Tra il 4 e il 7 giugno 2009, più di 375 milioni di elettori appartenenti ai 27 Stati membri dell’Unione Europea saranno chiamati a rinnovare i propri rappresentanti al Parlamento Europeo per il quinquennio 2009-2014. Questi deputati porteranno in Europa la voce di quasi 500 milioni di cittadini.
Già nell’ottobre del 1995, la nostra Rubrica si era occupata dell’Europarlamento[1], ma in questi quasi vent’anni molte cose sono mutate e il prossimo appuntamento con le urne rappresenta sicuramente un momento di fondamentale importanza per il futuro della costruzione europea, ed è per questo motivo che riteniamo nostro dovere, da cittadini europei e da tecnici del diritto, dedicare una ulteriore riflessione a questo tema per illustrare la centralità del ruolo dell’istituzione parlamentare e, quindi, la necessità che ognuno di noi si rechi ad esprimere il suo voto[2].
Il Parlamento Europeo è l’istituzione europea[3] che rappresenta i cittadini degli Stati membri[4] e viene eletta a suffragio universale diretto: ciò è un unicum al mondo dal momento che non esiste un’altra assise internazionale in cui siedono delegati dei cittadini legittimati da una diretta investitura popolare.
L’istituzione di Strasburgo, cittadina alsaziana nel nord della Francia ove ha sede il famoso emiciclo, ha visto la luce nel 1958 con l’entrata in vigore del Trattato di Roma[5], ma solo a partire dal 1979 i popoli europei hanno iniziato ad inviarvi i propri rappresentanti in maniera diretta[6].

— Serie di compiti —
#1 Come si traduce in inglese la frase "Questi deputati porteranno in Europa la voce di quasi 500 milioni di cittadini." del brano sul Parlamento Europeo?
#2 Puoi riscrivere il brano sul Parlamento Europeo cominciando da "Il Parlamento Europeo" e proseguendo fino a "in maniera diretta[6].", ma scambiando "emiciclo" con "aula"?
#3 Puoi riprendere il brano sul Parlamento Europeo da dove si ferma e andare avanti?

— Sezione dei dati —
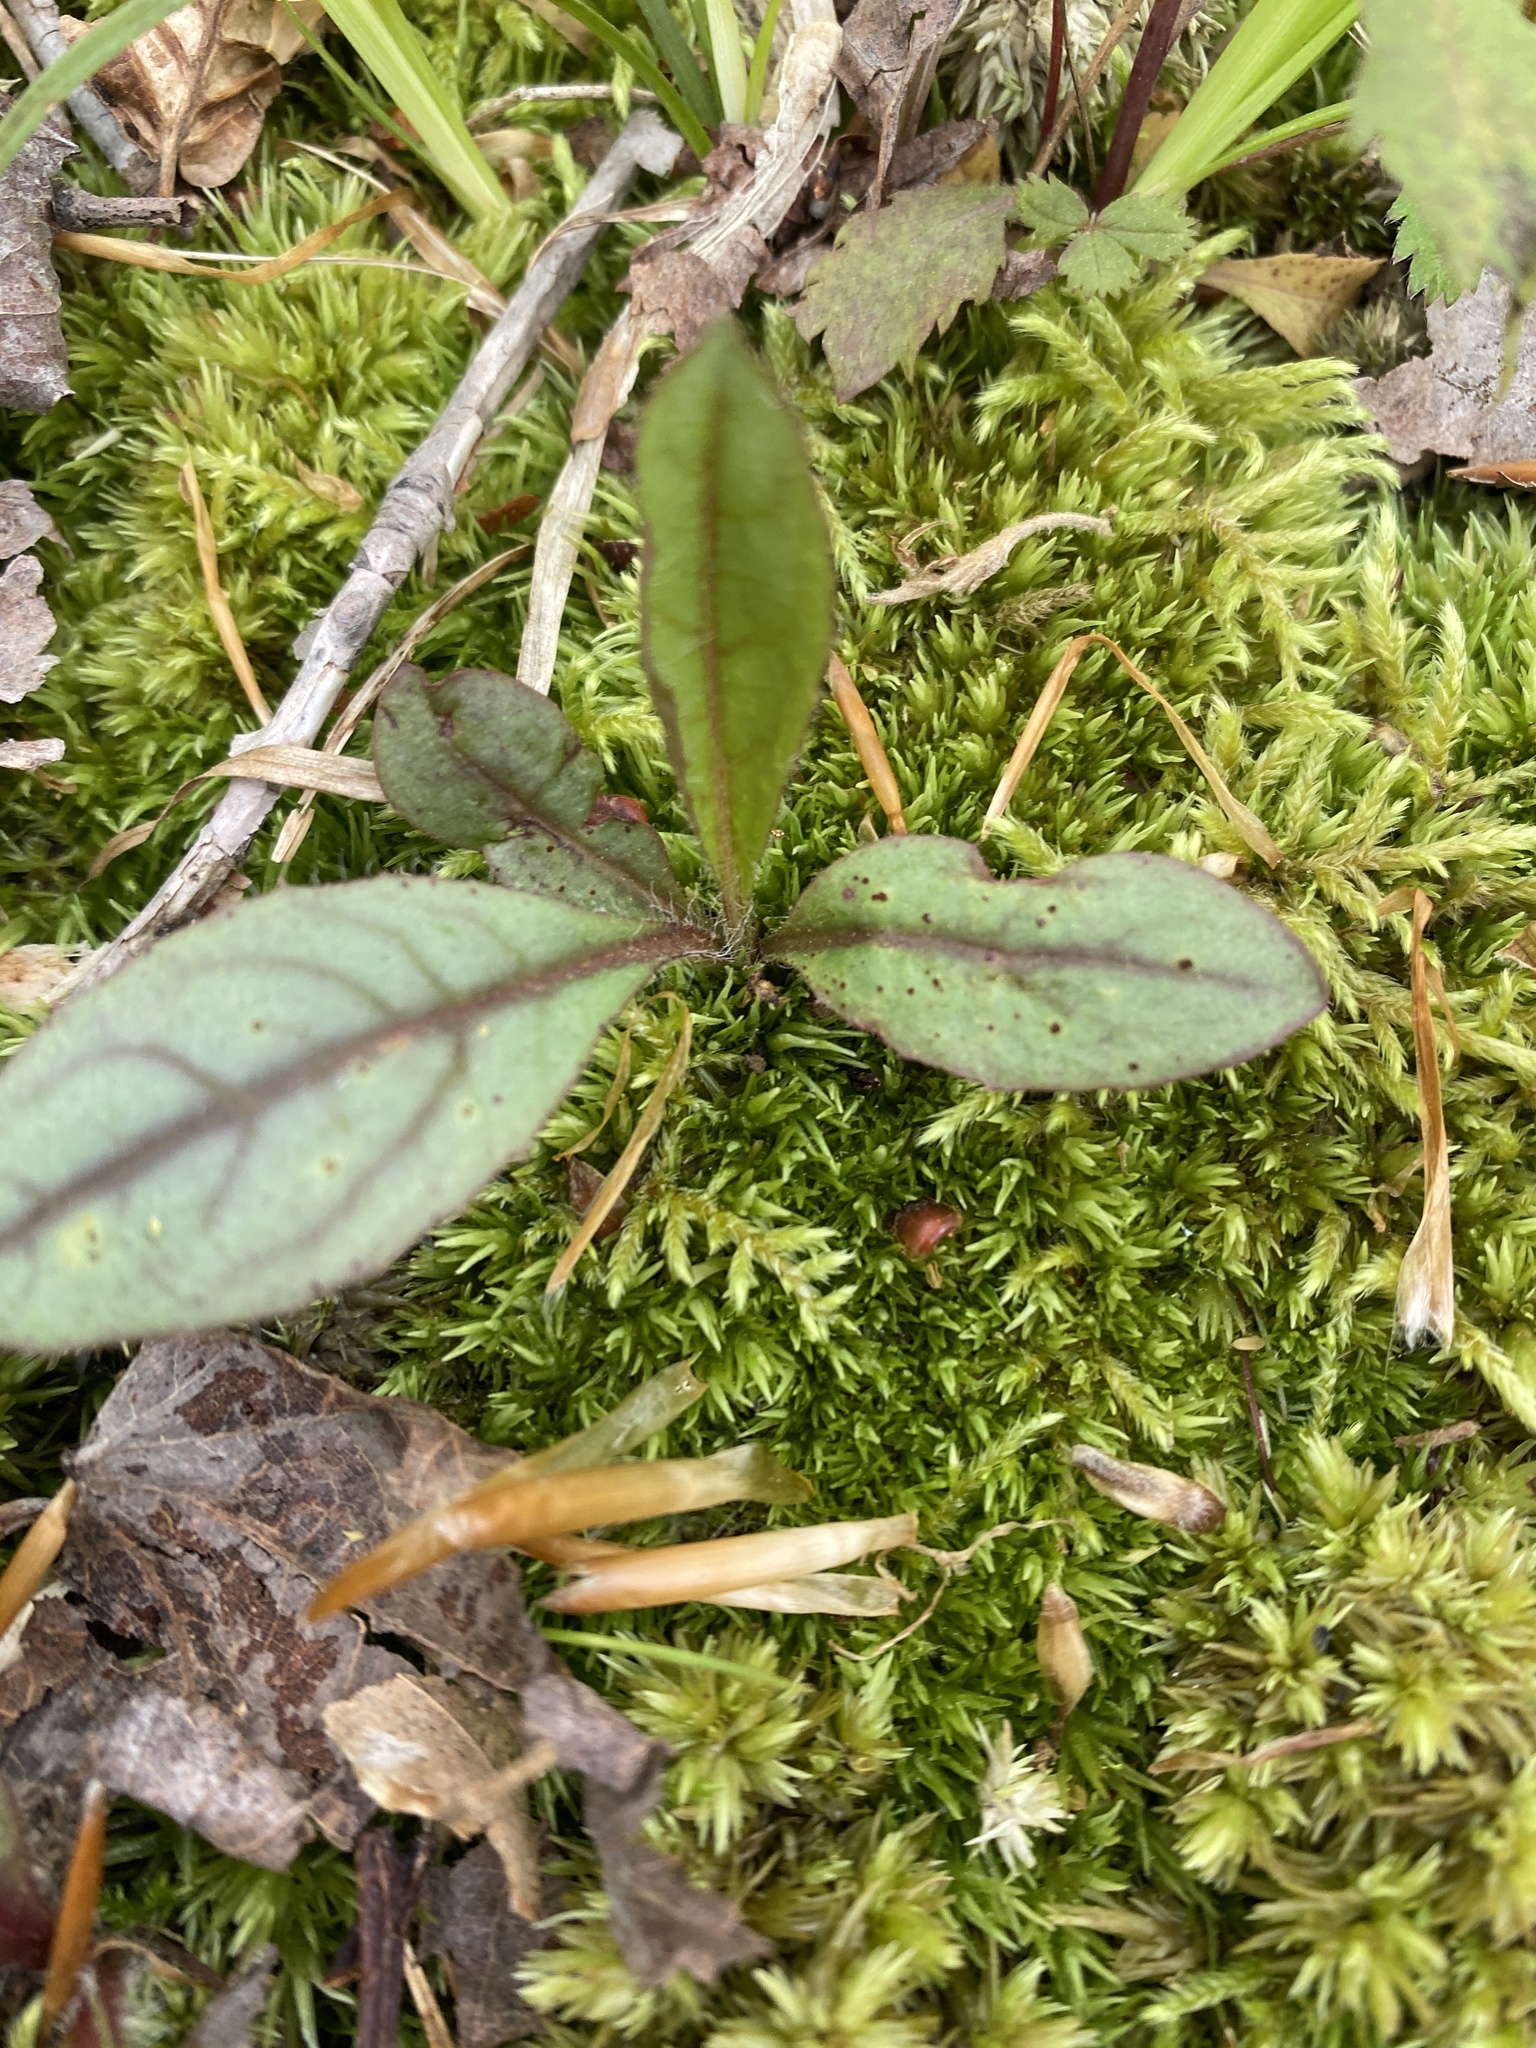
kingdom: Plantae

— Risposte in ordine —
#1 These deputies will carry to Europe the voice of nearly 500 million citizens.

#2
Il Parlamento Europeo è l’istituzione europea[3] che rappresenta i cittadini degli Stati membri[4] e viene eletta a suffragio universale diretto: ciò è un unicum al mondo dal momento che non esiste un’altra assise internazionale in cui siedono delegati dei cittadini legittimati da una diretta investitura popolare.
L’istituzione di Strasburgo, cittadina alsaziana nel nord della Francia ove ha sede il famoso aula, ha visto la luce nel 1958 con l’entrata in vigore del Trattato di Roma[5], ma solo a partire dal 1979 i popoli europei hanno iniziato ad inviarvi i propri rappresentanti in maniera diretta[6].

#3
In effetti, in questi 50 anni la composizione del Parlamento è mutata notevolmente anche in seguito ai progressivi ampliamenti: il numero di Stati membri è passato da 6 a 27[7]; gli europarlamentari sono diventati 736[8], da 142; le lingue ufficiali sono cresciute da 6 a 23[9].
Le varie e successive revisioni dei Trattati istituzionali[10], inoltre, hanno esteso in maniera molto forte i poteri del Parlamento che, inizialmente, aveva solo un ruolo meramente consultivo mentre, oggi, condivide con il Consiglio il potere legislativo sulla maggior parte delle materie[11] di competenza comunitaria. Nello specifico, sebbene in settori quali l’agricoltura e la politica estera debba solo essere consultato o informato, i suoi dibattiti e le sue risoluzioni possono influenzare ed indirizzare i provvedimenti adottati dal Consiglio. Per quanto riguarda, invece, l’adozione del bilancio comunitario, il Parlamento ha ampi poteri che si estrinsecano anche nel fondamentale ruolo di controllo democratico[12] sulle altre istituzioni europee.
Ma “entriamo” ora tra i seggi del Parlamento.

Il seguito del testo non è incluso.